Ni thermomètre, ni formulaire de contact à remplir, des passeports manipulés sans gants et un aéroport « vide, vide, vide »: pour ces voyageurs qui arrivaient ou quittaient Paris, le passage à Roissy en pleine pandémie a été déconcertant, parfois angoissant.
« Ca me rend fou, ils prennent les passeports, les manipulent, les referment et nous les tendent. Au suivant… » Thomas (prénom modifié) n’est pas près d’oublier son passage dans le plus grand aéroport français.
Thomas, qui travaille pour une grande institution internationale, a été rapatrié jeudi soir depuis Libreville avec 380 compatriotes dans un avion affrété par les autorités françaises, le premier vol en trois semaines.
Dans l’appareil, qui est plein, Thomas note que ses voisins de travée ne portent pas leur masque. Simple opérateur sur ce vol, Air France explique fournir les masques aux passagers, et que « l’air est filtré et renouvelé toutes les trois minutes ».
A l’arrivée à Roissy, désert, « on fait la queue comme d’habitude au contrôle de l’immigration », raconte Thomas. « Mais surtout, les policiers de la PAF (police aux frontières) n’ont ni masque ni gants ».

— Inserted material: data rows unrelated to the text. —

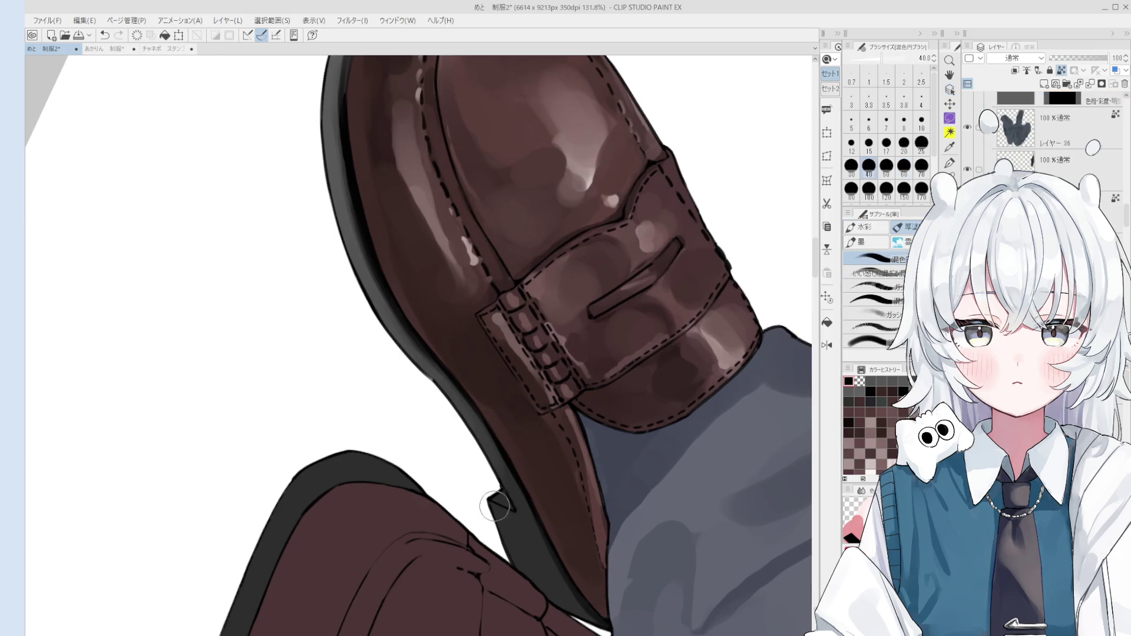
# - Try brush sizes 12 and 80 before settling on 30 for highlights
pyautogui.press('bracketleft')
pyautogui.press('bracketleft')
pyautogui.press('bracketleft')
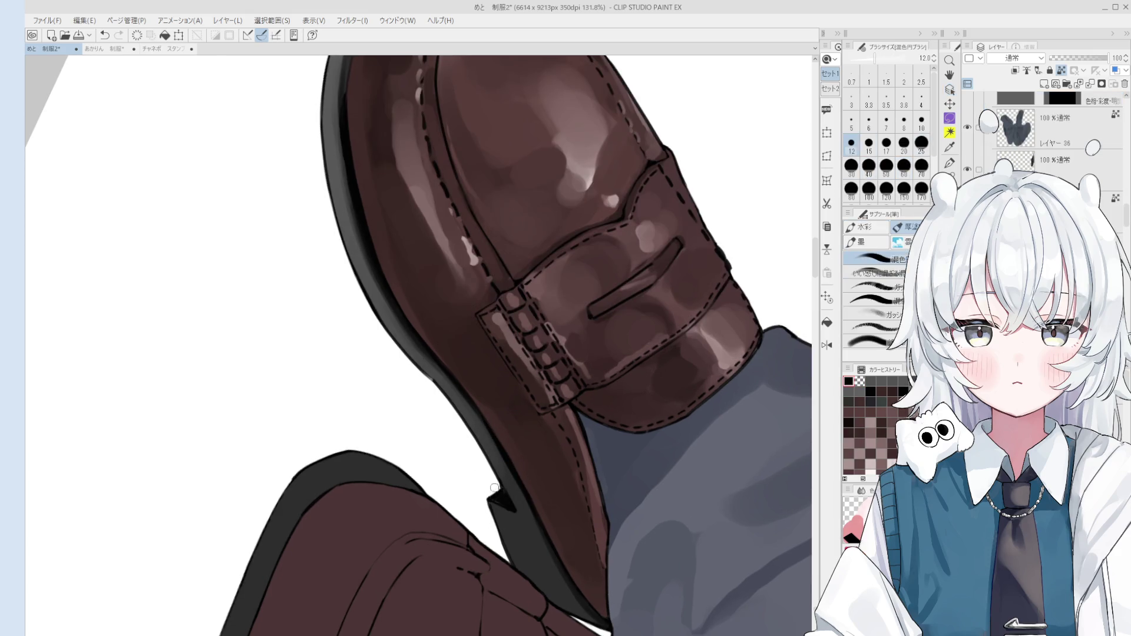
pyautogui.scroll(-2, 502, 501)
pyautogui.press('bracketright')
pyautogui.press('bracketright')
pyautogui.press('bracketright')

Ils ne sont pas obligatoires, rétorque une source aéroportuaire contactée par l’AFP, mais les policiers disposent de gel hydroalcoolique dans leurs aubettes.
Thomas tremble de se faire contaminer par passeport interposé: « personne ne nous a demandé quoi que ce soit: ni contrôle de la température, ni quels pays nous avions visité avant le Gabon, ni même de contact pour savoir où nous nous rendions une fois quitté l’aéroport ».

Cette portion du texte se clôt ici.